Tuesday, May 29, 2012

Your Legacy

What will you be known for?

This question was posed to us during one of my Educational Leadership classes. The moderator of the discussion asked us to turn to our neighbor and tell him or her what we thought we would be known for. I said, even though it is a hobby, I might be known for playing and teaching classical piano. When I recently posted a book reading to YouTube, alongside a collection of piano pieces I recorded, the piano videos gained me more subscribers.

After I thought about the question more, however, I might answer the question differently.

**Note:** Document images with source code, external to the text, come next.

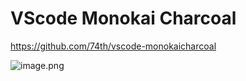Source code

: # VScode Monokai Charcoal

https://github.com/74th/vscode-monokaicharcoal

![image.png](https://s2.loli.net/2024/02/14/1qG2jNJPd4ZWeD9.png)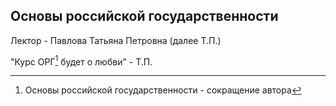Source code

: ## Основы российской государственности

Лектор - Павлова Татьяна Петровна (далее Т.П.)

"Курс ОРГ[^1] будет о любви" - Т.П.

[^1]: Основы российской государственности - сокращение автора
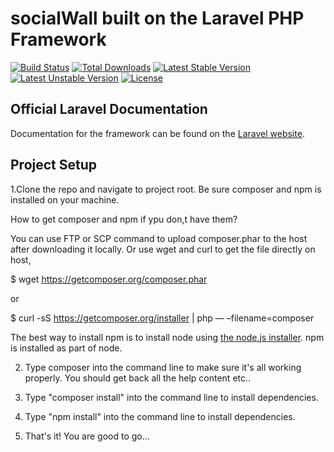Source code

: # socialWall built on the Laravel PHP Framework

[![Build Status](https://travis-ci.org/laravel/framework.svg)](https://travis-ci.org/laravel/framework)
[![Total Downloads](https://poser.pugx.org/laravel/framework/d/total.svg)](https://packagist.org/packages/laravel/framework)
[![Latest Stable Version](https://poser.pugx.org/laravel/framework/v/stable.svg)](https://packagist.org/packages/laravel/framework)
[![Latest Unstable Version](https://poser.pugx.org/laravel/framework/v/unstable.svg)](https://packagist.org/packages/laravel/framework)
[![License](https://poser.pugx.org/laravel/framework/license.svg)](https://packagist.org/packages/laravel/framework)

## Official Laravel Documentation

Documentation for the framework can be found on the [Laravel website](http://laravel.com/docs).

## Project Setup

1.Clone the repo and navigate to project root. Be sure composer and npm is installed on your machine.

How to get composer and npm if ypu don,t have them?

You can use FTP or SCP command to upload composer.phar to the host after downloading it locally. Or use wget and curl to get the file directly on host,

$ wget https://getcomposer.org/composer.phar

or

$ curl -sS https://getcomposer.org/installer | php — –filename=composer

The best way to install npm is to install node using <a href="http://t.umblr.com/redirect?z=http%3A%2F%2Fnodejs.org%2F&amp;t=ZmM2MTQyYTgxMjg3ZDM1ZGU5MDI1YWQ0Yjc5OGU1MTU5MWIxMjYyMSxENW01czlHRg%3D%3D">the node.js installer</a>. npm is installed as part of node.

2. Type composer into the command line to make sure it's all working properly. You should get back all the help content etc..

3. Type "composer install" into the command line to install dependencies.

4. Type "npm install" into the command line to install dependencies.

5. That's it! You are good to go...
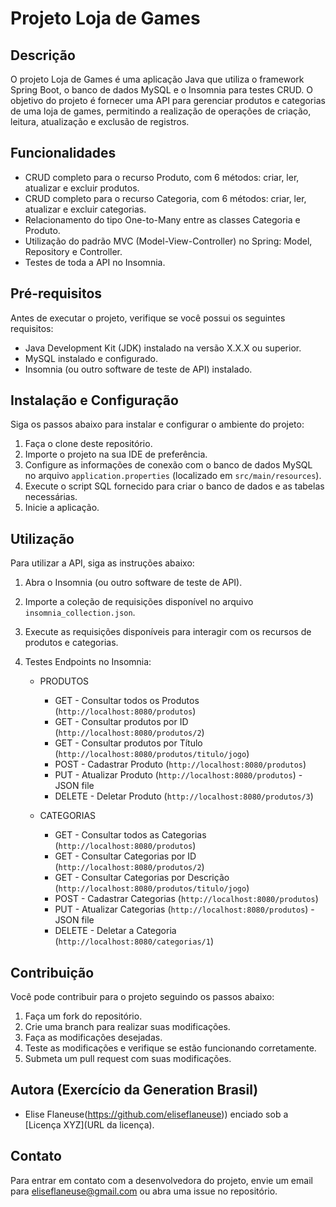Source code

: # Projeto Loja de Games

## Descrição
O projeto Loja de Games é uma aplicação Java que utiliza o framework Spring Boot, o banco de dados MySQL e o Insomnia para testes CRUD. 
O objetivo do projeto é fornecer uma API para gerenciar produtos e categorias de uma loja de games, permitindo a realização de operações de criação, 
leitura, atualização e exclusão de registros.

## Funcionalidades
- CRUD completo para o recurso Produto, com 6 métodos: criar, ler, atualizar e excluir produtos.
- CRUD completo para o recurso Categoria, com 6 métodos: criar, ler, atualizar e excluir categorias.
- Relacionamento do tipo One-to-Many entre as classes Categoria e Produto.
- Utilização do padrão MVC (Model-View-Controller) no Spring: Model, Repository e Controller.
- Testes de toda a API no Insomnia.

## Pré-requisitos
Antes de executar o projeto, verifique se você possui os seguintes requisitos:
- Java Development Kit (JDK) instalado na versão X.X.X ou superior.
- MySQL instalado e configurado.
- Insomnia (ou outro software de teste de API) instalado.

## Instalação e Configuração
Siga os passos abaixo para instalar e configurar o ambiente do projeto:

1. Faça o clone deste repositório.
2. Importe o projeto na sua IDE de preferência.
3. Configure as informações de conexão com o banco de dados MySQL no arquivo `application.properties` (localizado em `src/main/resources`).
4. Execute o script SQL fornecido para criar o banco de dados e as tabelas necessárias.
5. Inicie a aplicação.

## Utilização
Para utilizar a API, siga as instruções abaixo:

1. Abra o Insomnia (ou outro software de teste de API).
2. Importe a coleção de requisições disponível no arquivo `insomnia_collection.json`.
3. Execute as requisições disponíveis para interagir com os recursos de produtos e categorias.
4. Testes Endpoints no Insomnia:

   - PRODUTOS
     - GET - Consultar todos os Produtos (`http://localhost:8080/produtos`)
     - GET - Consultar produtos por ID (`http://localhost:8080/produtos/2`)
     - GET - Consultar produtos por Título (`http://localhost:8080/produtos/titulo/jogo`)
     - POST - Cadastrar Produto (`http://localhost:8080/produtos`)
     - PUT - Atualizar Produto (`http://localhost:8080/produtos`) - JSON file
     - DELETE - Deletar Produto (`http://localhost:8080/produtos/3`)

   - CATEGORIAS
     - GET - Consultar todos as Categorias (`http://localhost:8080/produtos`)
     - GET - Consultar Categorias por ID (`http://localhost:8080/produtos/2`)
     - GET - Consultar Categorias por Descrição (`http://localhost:8080/produtos/titulo/jogo`)
     - POST - Cadastrar Categorias (`http://localhost:8080/produtos`)
     - PUT - Atualizar Categorias (`http://localhost:8080/produtos`) - JSON file
     - DELETE - Deletar a Categoria (`http://localhost:8080/categorias/1`)


## Contribuição
Você pode contribuir para o projeto seguindo os passos abaixo:

1. Faça um fork do repositório.
2. Crie uma branch para realizar suas modificações.
3. Faça as modificações desejadas.
4. Teste as modificações e verifique se estão funcionando corretamente.
5. Submeta um pull request com suas modificações.

## Autora (Exercício da Generation Brasil)

- Elise Flaneuse(https://github.com/eliseflaneuse))
enciado sob a [Licença XYZ](URL da licença).

## Contato
Para entrar em contato com a desenvolvedora do projeto, envie um email para [eliseflaneuse@gmail.com](mailto:eliseflaneuse@gmail.com) ou abra uma issue no repositório.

On May 20, 2012, my cousin, Luke Akao, was killed in a motorcycle accident. He was 30 years old. My sister and I attended the memorial service this past Saturday. Although we did not know Luke well, I was so impressed by how many people said how much he had helped others. He lived. He loved. He laughed. He could fix just about everything. He had graduated from UCLA with a degree in Political Science, but he was so much more than just a student. His friendship, his daredevil qualities, and his goofy sense of humor endeared him to everyone around him, be it co-workers or family members.

We are all multifaceted beings. There is no "one" thing that defines us. I teach piano, yes. I write. I work with databases. I conduct institutional research. I am a lifelong learner. I am committed to excellence. I give Toastmasters speeches. Life is a series of changes. At any given time, one talent may rise above another. Sometimes it is work. Sometimes it is school. Sometimes it is family. It could even be play.

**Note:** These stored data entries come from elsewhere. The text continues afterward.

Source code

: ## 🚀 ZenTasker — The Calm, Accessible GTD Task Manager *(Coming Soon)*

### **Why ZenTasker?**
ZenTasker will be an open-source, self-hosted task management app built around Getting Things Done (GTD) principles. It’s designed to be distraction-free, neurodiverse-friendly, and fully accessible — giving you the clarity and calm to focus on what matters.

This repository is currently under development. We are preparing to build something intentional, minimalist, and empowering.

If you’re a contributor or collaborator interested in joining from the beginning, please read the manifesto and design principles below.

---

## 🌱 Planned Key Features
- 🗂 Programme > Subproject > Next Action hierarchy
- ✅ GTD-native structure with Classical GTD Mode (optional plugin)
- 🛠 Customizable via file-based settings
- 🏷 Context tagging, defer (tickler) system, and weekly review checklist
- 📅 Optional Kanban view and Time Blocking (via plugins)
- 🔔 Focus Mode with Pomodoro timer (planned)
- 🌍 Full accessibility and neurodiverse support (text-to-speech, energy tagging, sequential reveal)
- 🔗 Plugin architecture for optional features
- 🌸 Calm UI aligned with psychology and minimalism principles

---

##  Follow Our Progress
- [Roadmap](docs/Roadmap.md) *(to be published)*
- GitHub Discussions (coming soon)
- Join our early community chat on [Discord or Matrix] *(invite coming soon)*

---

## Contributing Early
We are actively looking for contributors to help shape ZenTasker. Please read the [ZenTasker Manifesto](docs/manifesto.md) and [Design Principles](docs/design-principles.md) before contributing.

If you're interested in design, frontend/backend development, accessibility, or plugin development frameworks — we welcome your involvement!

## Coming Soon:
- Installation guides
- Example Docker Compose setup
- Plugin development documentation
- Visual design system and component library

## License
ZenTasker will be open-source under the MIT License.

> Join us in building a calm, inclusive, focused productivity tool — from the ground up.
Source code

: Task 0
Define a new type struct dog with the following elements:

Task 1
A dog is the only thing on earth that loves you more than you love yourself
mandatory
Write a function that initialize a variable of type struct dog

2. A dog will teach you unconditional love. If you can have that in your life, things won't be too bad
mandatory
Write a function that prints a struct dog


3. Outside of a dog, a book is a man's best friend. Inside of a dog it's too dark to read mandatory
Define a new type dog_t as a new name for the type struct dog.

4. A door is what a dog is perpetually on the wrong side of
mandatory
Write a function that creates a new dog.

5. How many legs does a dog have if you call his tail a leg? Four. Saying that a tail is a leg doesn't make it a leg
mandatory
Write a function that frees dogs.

A colleague of mine in the Educational Leadership program at UNR had commented that he had seen my blog and noticed that I had attended law school and dropped out. He had gone to law school too and had decided it wasn't for him. Now, both of us hold a Master of Arts in Educational Leadership. Even though it was not a good fit, law school did not prevent us from succeeding in the future, nor from following new goals and dreams.

By writing my book, I hope to encourage people to find the best path, uniquely designed for them. It could be law. It could be something entirely different. Whatever your passion is, do it! If my cousin taught me anything, it would be to live life to the fullest.